So what’s all the fuss about this new (ish) burger place? Five Guys. Are there really five guys behind it? I suppose that at some point down the line, there must have been to get a name like that. It sounds faintly Goodfellas, by which I mean the Marin Scorcese film, as opposed to the pizza.
And (the elephant in the room) they also do milkshakes... with bacon in.
Anyway, my other half was dying to try it and so we walked along Leeds Liverpool Canal with the kids in tow.
When I first walked into Five Guys my heart sank a little and my brain suggested this could be the pinnacle of style over substance. The walls were a mix of shiny red and white tiles, spotlessly clean steel counters and uncomfortable looking wooden chairs. It all looked a bit like a factory canteen, I half expected to see staff wearing hair/beard nets and rubber gloves. Maybe we would be issued with some and set to work by an angry shift manager.
Turns out I was wrong. The cleanliness, the open space and the high ceilings began to grow on me and the wooden chairs weren’t that uncomfortable after all.
Framed articles decorate the walls with pull-out quotes, saying things like “it’s the real deal” and “their burgers are boss” and the slightly vague “their food is really good”.

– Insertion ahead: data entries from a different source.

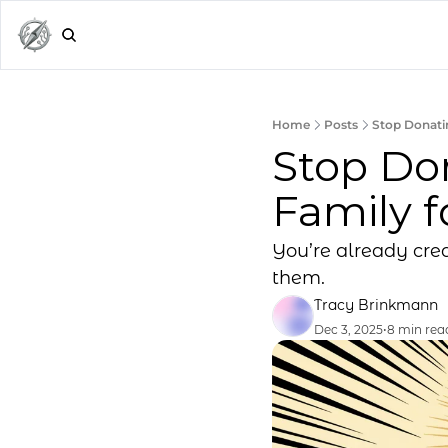
Home
Posts
Stop Donatin
Stop Don
Family f
You’re already crea
them.
Tracy Brinkmann
Dec 3, 2025
•
8 min rea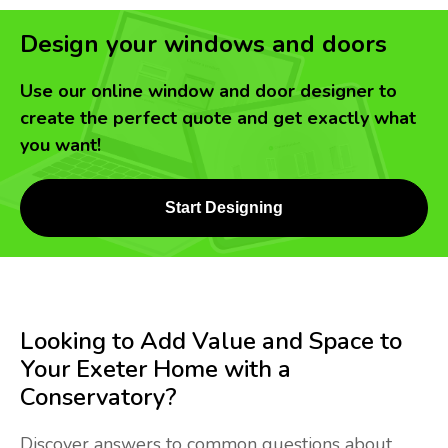
Design your windows and doors
Use our online window and door designer to
create the perfect quote and get exactly what
you want!
Start Designing
Looking to Add Value and Space to
Your Exeter Home with a
Conservatory?
Discover answers to common questions about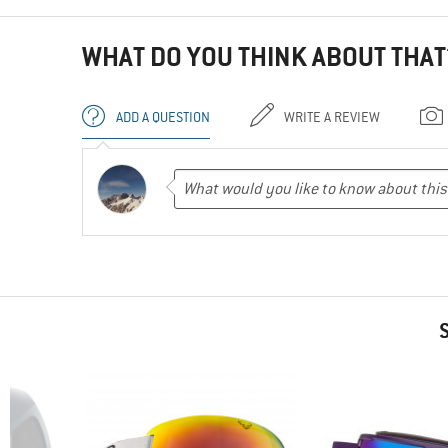
WHAT DO YOU THINK ABOUT THAT
ADD A QUESTION
WRITE A REVIEW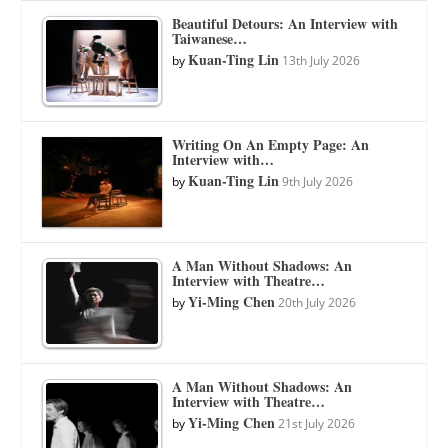
Beautiful Detours: An Interview with
Taiwanese…
Kuan-Ting Lin
by
13th July 2026
Writing On An Empty Page: An
Interview with…
Kuan-Ting Lin
by
9th July 2026
A Man Without Shadows: An
Interview with Theatre…
Yi-Ming Chen
by
20th July 2026
A Man Without Shadows: An
Interview with Theatre…
Yi-Ming Chen
by
21st July 2026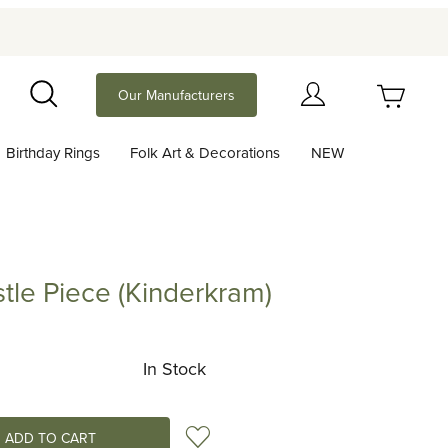
Your Cart (0)
Our Manufacturers
Search
Birthday Rings
Folk Art & Decorations
NEW
Your Cart is Empty
Add items to get started
le Piece (Kinderkram)
iece (Kinderkram)
Continue Shopping
In Stock
Add to Wish List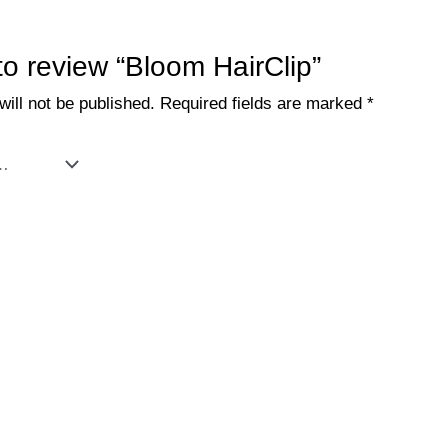
 to review “Bloom HairClip”
ill not be published.
Required fields are marked
*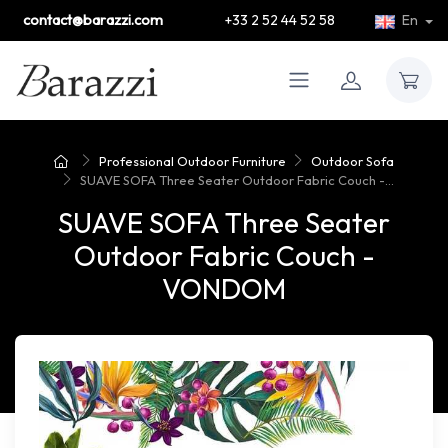
contact@barazzi.com
+33 2 52 44 52 58
En
Professional Outdoor Furniture
Outdoor Sofa
SUAVE SOFA Three Seater Outdoor Fabric Couch -...
SUAVE SOFA Three Seater
Outdoor Fabric Couch -
VONDOM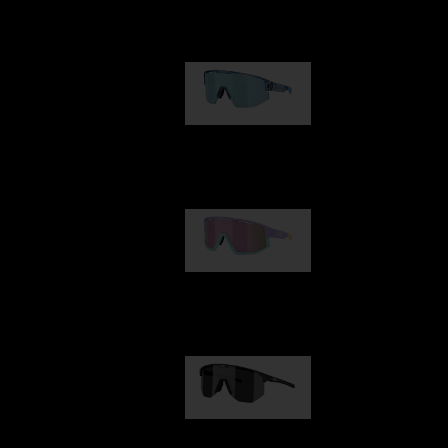
Our selection
Matrix
89,00 €
Fusion
99,00 €
Hero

Forget the sad squashed things from other burger takeaways, this was the kind of burger you might expect to be handed by Gerard Butler at a men-with-beards and Sparta-uniforms-only barbecue. It was huge.

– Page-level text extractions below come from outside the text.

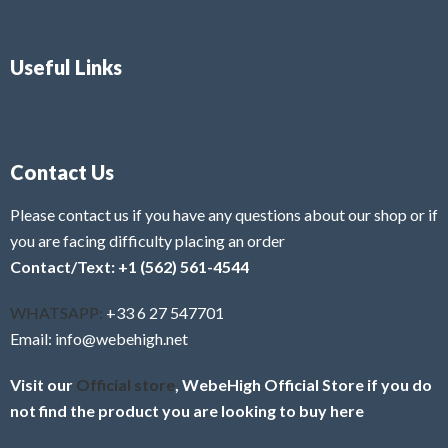
Useful Links
Contact Us
Please contact us if you have any questions about our shop or if
you are facing difficulty placing an order
Contact/Text: +1 (562) 561-4544
WHATSAPP:
+33 6 27 547701
Email: info@webehigh.net
Visit our
Official store
, WebeHigh Official Store if you do
not find the product you are looking to buy here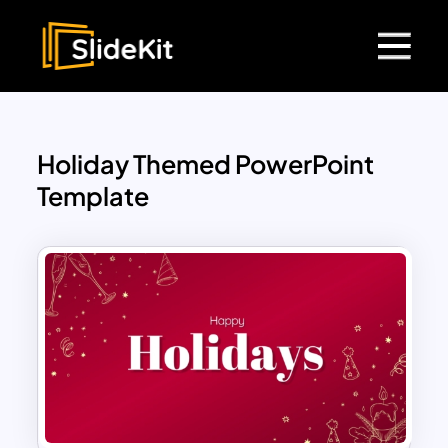
Holiday Themed PowerPoint
Template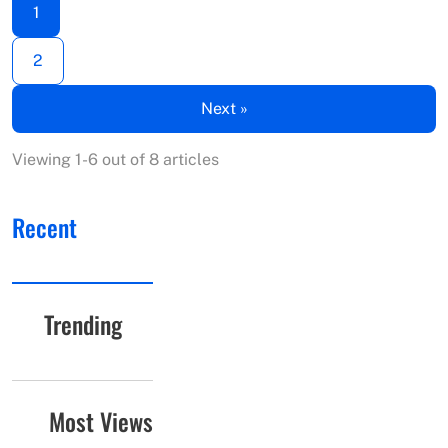
1
2
Next »
Viewing 1-6 out of 8 articles
Recent
Trending
Most Views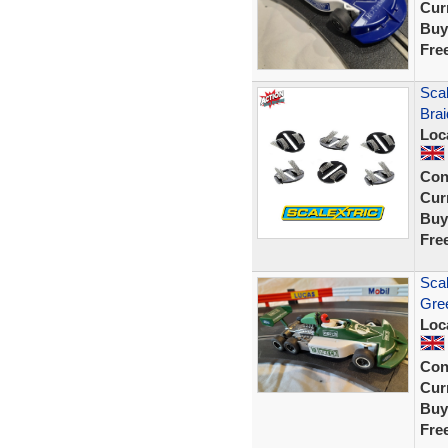
Curr
Buy
Fre
Scal
Brai
Loc
Con
Curr
Buy
Fre
Scal
Gree
Loc
Con
Curr
Buy
Fre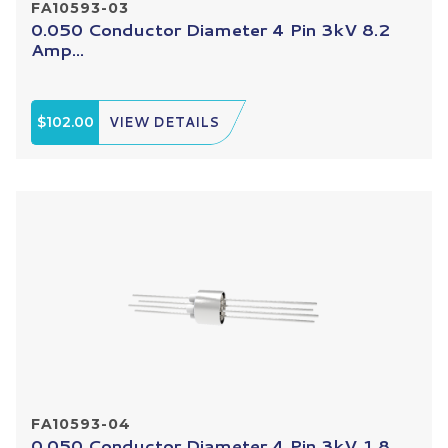
FA10593-03
0.050 Conductor Diameter 4 Pin 3kV 8.2
Amp...
$102.00
VIEW DETAILS
FA10593-04
0.050 Conductor Diameter 4 Pin 3kV 1.8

And so to the food, which ended up being a bacon cheeseburger for me (pricey at £8.75), the same for the missus and hot dogs for the little ones. This being a burger joint, that’s pretty much all there is, however - except for the toppings, which are in abundance and also free.
I went for grilled mushrooms, fried onions, pickles, mayo, tomato and cheese, although I could have had much more.
When the burger came it was absolutely massive. Forget the sad squashed things from other burger takeaways, this was the kind of burger you might expect to be handed by Gerard Butler at a men-with-beards and Sparta-uniforms-only barbecue. It was huge and consisted of two burgers, bacon, cheese and the rest.
The hotdogs were smoky, well seasoned and substanital.
It’s a bit on the pricey side - a sharing bag of chips (by which I mean proper chips, like the kind your mum used to make) set us back £5 and refillable drinks were £2.50 each.
And so to the milkshakes (£4.75), bizarrely with the option to add bacon (yup, an actual piece of bacon, all whizzed up into tiny crunchy pieces). I tried one before and after the porcine supplement. Before was a thick, gooey indulgent joy, whereas after tasted like they’d emptied the bottom of the grill pan into it. Not my cup of tea but each to their own.